> Given task: Count the rows below that contain the string "date", and reply with the number alone.

> Data to use:
* * * * * * * * *
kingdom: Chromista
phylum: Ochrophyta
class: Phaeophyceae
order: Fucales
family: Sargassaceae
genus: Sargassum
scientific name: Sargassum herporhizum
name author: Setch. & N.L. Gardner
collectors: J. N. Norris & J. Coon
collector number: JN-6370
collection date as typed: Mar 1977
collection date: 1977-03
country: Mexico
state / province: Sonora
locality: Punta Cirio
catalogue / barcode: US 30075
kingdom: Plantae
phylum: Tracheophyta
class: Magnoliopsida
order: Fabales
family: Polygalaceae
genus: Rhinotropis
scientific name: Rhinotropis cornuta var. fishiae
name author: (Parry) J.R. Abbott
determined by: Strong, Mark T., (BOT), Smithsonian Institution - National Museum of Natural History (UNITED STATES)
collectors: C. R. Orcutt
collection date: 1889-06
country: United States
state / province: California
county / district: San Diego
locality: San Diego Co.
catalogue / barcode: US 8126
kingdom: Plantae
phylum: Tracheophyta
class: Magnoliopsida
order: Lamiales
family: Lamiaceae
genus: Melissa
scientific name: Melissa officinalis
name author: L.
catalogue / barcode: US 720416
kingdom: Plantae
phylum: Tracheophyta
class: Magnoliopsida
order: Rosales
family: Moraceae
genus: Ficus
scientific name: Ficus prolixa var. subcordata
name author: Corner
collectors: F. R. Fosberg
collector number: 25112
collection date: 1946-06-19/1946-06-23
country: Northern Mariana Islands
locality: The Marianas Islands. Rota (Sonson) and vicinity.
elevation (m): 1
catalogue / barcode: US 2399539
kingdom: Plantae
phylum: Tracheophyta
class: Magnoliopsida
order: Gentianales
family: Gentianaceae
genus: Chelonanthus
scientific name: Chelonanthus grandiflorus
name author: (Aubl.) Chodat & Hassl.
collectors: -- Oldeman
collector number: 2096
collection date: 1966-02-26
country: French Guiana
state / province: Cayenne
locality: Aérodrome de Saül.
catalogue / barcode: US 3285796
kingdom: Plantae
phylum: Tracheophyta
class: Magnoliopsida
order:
* * * * * * * * *
> Written solution: 5